Une fois la saison des feux terminée, les impacts psychologiques se révèlent progressivement. Les pompiers forestiers, épuisés et sur les nerfs, peuvent éprouver des difficultés à se reconnecter avec leurs proches. Anna Richards, qui gère une ligne d’appui téléphonique anonyme pour ces professionnels, reçoit régulièrement des appels de pompiers en détresse, décrivant des sentiments de fatigue, d’irritabilité ou de déconnexion. Ces symptômes sont souvent les signes avant-coureurs de troubles plus graves. Une étude publiée dans La revue canadienne de psychiatrie en 2017 révèle que 45 % des premiers répondants canadiens, dont les pompiers forestiers, souffrent de troubles de santé mentale, un taux quatre fois supérieur à celui de la population générale. Parmi ces troubles, le syndrome du stress post-traumatique (SSPT) et les troubles dépressifs majeurs sont particulièrement fréquents.
Les pompiers forestiers font partie des premiers répondants, un terme qui désigne les professionnels intervenant en première ligne lors d’urgences ou de catastrophes. Leur exposition répétée à des situations extrêmes les rend particulièrement vulnérables aux problèmes de santé mentale. En Colombie-Britannique, l’Association canadienne pour la santé mentale a créé il y a dix ans la formation Objectif résilience, conçue pour outiller ces travailleurs face aux traumatismes ou à la détresse psychologique. Cette initiative vise à leur fournir des outils pour mieux gérer le stress et les émotions liées à leur métier. Cependant, malgré ces efforts, les besoins restent importants, notamment parce que les formations en santé mentale sont souvent reléguées au second plan lors de la préparation opérationnelle avant la saison des feux.

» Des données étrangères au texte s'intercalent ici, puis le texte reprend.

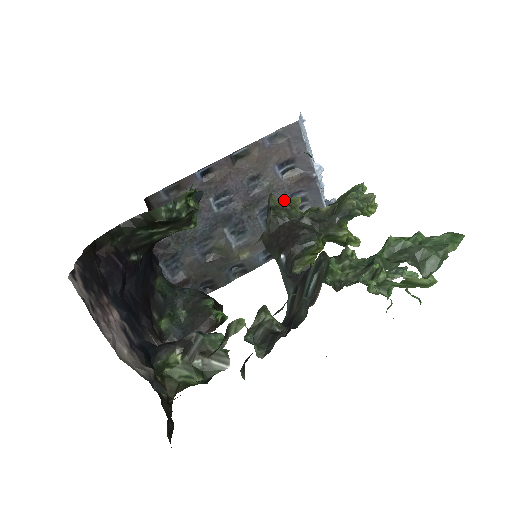
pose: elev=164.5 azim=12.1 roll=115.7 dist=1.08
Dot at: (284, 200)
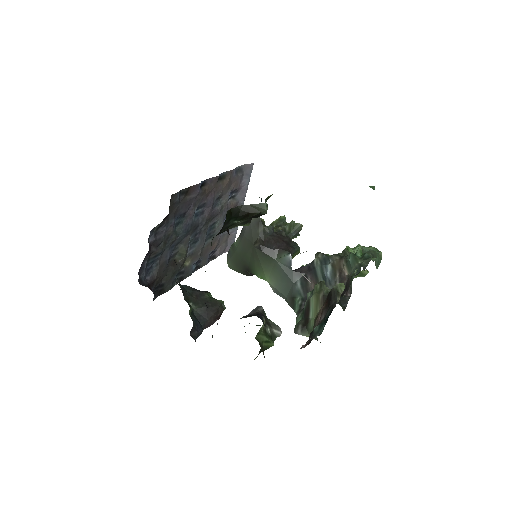
Dot at: occluded
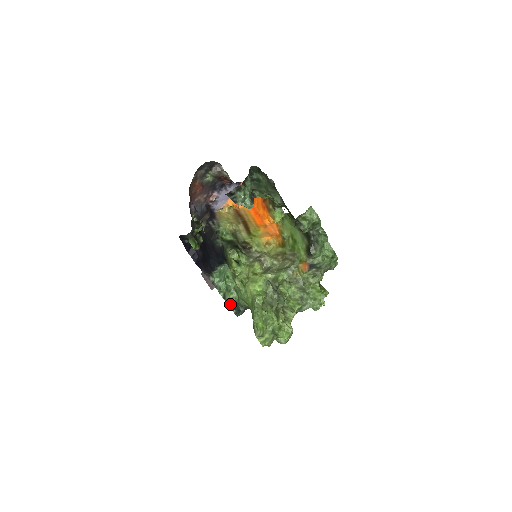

Selon Anna Richards, les pompiers forestiers seraient mieux préparés s’ils bénéficiaient de formations en santé mentale avant le début de la saison des feux. Actuellement, la priorité est donnée aux aspects opérationnels, comme les techniques de lutte contre les incendies ou les protocoles de sécurité. Les formations en santé mentale, bien que disponibles, sont rarement intégrées de manière systématique dans le processus de préparation. Cela s’explique en partie par la nature saisonnière du travail : les équipes sont souvent composées de nouveaux arrivants chaque année, et le temps consacré à leur formation est limité. Pourtant, une préparation mentale adéquate pourrait réduire l’impact des traumatismes et améliorer la résilience des pompiers face aux défis psychologiques de leur métier.
Les services d’incendie, comme le **BC Wildfire Service** en Colombie-Britannique, prennent de plus en plus conscience de l’importance de la santé mentale de leurs équipes. Johnny Morris, directeur général de la division britanno-colombienne de l’Association canadienne pour la santé mentale, souligne que ces organisations portent une attention croissante aux besoins en soins psychologiques de leurs membres. Cependant, malgré ces avancées, les solutions restent inégales et dépendent souvent des ressources locales. Les lignes d’appui téléphonique, comme celle gérée par Anna Richards, jouent un rôle clé en offrant un espace d’écoute et de soutien anonyme. Mais elles ne suffisent pas à combler l’ensemble des besoins, notamment pour ceux qui souffrent de troubles plus profonds comme le SSPT ou la dépression.